All That Jazz (2019)

Mise en scène : Corinne Mathou 

Avec : les classes de danse contemporaine et de musique jazz du Conservatoire Henri Duparc de Tarbes

Billie Holiday. All That Jazz est un hommage à la chanteuse Billie Holiday, à la musique jazz et aux grandes figures littéraires du siècle dernier. Né dans les champs de coton et les prisons américaines, le Jazz est à l’origine la voix des esclaves noirs. La pièce s’ouvre avec Billie Holiday, seule et à la fin de sa vie. Quelques mois auparavant, Lester Young, son cher ami et musicien, décède brutalement. Dévastée, seule et fatiguée par une vie d’abus et d’humiliation, Billie se souvient… de son passé…de ses débuts de chanteuse…et de l’histoire du jazz, de l’esclavage et de la ségrégation.
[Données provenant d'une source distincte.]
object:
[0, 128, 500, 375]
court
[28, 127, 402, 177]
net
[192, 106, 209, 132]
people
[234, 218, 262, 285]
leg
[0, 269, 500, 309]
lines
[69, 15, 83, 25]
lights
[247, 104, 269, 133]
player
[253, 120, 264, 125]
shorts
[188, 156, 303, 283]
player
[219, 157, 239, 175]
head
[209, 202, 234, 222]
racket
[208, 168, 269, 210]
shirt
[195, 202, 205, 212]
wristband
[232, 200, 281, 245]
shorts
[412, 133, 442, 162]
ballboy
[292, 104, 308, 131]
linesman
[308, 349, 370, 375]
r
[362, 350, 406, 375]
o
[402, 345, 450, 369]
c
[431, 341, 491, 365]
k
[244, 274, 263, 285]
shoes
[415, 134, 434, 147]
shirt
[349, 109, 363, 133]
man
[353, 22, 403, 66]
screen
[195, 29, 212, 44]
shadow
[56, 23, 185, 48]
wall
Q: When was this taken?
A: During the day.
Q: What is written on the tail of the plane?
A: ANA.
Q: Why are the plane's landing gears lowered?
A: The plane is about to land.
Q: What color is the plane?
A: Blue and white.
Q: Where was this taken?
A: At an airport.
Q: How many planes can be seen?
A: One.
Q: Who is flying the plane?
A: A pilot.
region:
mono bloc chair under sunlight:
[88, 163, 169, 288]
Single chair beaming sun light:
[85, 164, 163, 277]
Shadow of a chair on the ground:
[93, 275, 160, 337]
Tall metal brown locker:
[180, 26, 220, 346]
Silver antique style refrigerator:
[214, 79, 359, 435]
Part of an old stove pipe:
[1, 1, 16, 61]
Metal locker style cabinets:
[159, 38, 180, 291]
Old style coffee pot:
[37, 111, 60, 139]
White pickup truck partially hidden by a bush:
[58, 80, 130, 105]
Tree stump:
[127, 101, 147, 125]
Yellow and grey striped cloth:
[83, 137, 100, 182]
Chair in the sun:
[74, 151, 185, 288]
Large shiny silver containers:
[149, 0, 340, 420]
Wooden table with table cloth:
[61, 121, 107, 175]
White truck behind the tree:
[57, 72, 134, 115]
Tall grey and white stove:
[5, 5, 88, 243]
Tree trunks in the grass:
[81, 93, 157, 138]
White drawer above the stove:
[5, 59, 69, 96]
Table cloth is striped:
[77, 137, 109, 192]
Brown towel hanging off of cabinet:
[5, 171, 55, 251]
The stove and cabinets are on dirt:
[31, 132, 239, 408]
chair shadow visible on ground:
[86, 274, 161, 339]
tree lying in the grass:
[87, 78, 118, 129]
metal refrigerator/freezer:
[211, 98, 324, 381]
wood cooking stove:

Avec elle, le spectateur plonge dans une période pleine de créativité et de folie, dominée par la fièvre du jazz. La vie de Billie est le reflet de l’une des périodes les plus excitantes du XXe siècle où les divas, les gangsters et les poètes se sont côtoyés dans une tempête électrique de créativité.

 

Visiter la vie de Billie, c’est aussi visiter la vie d’artistes d’Amérique et d’Europe qui ont produit leur meilleur travail en écoutant cette musique. Le jazz, souffle de vie et de folie, a inspiré des grands poètes, comme Ted Hughes et Sylvia Plath, des écrivains comme Nelson Algren et Simone de Beauvoir, qui prendront également vie dans cette pièce. Ils se sont tous rencontrés en dansant sur de la musique jazz, ils sont tombés amoureux et ils ont écrit en écoutant du jazz. 

 

Cette incursion dans la vie de Billie et l'histoire du jazz est aussi une réflexion sur l'existence, les raisons pour lesquelles nous vivons. Créer, tomber amoureux, danser, jouer, écrire, rêver. C'est une réflexion sur ce qui a été fait, ce qui a été accompli, l'impermanence des choses ...  A la fin du voyage, que reste-t-il de nos vies?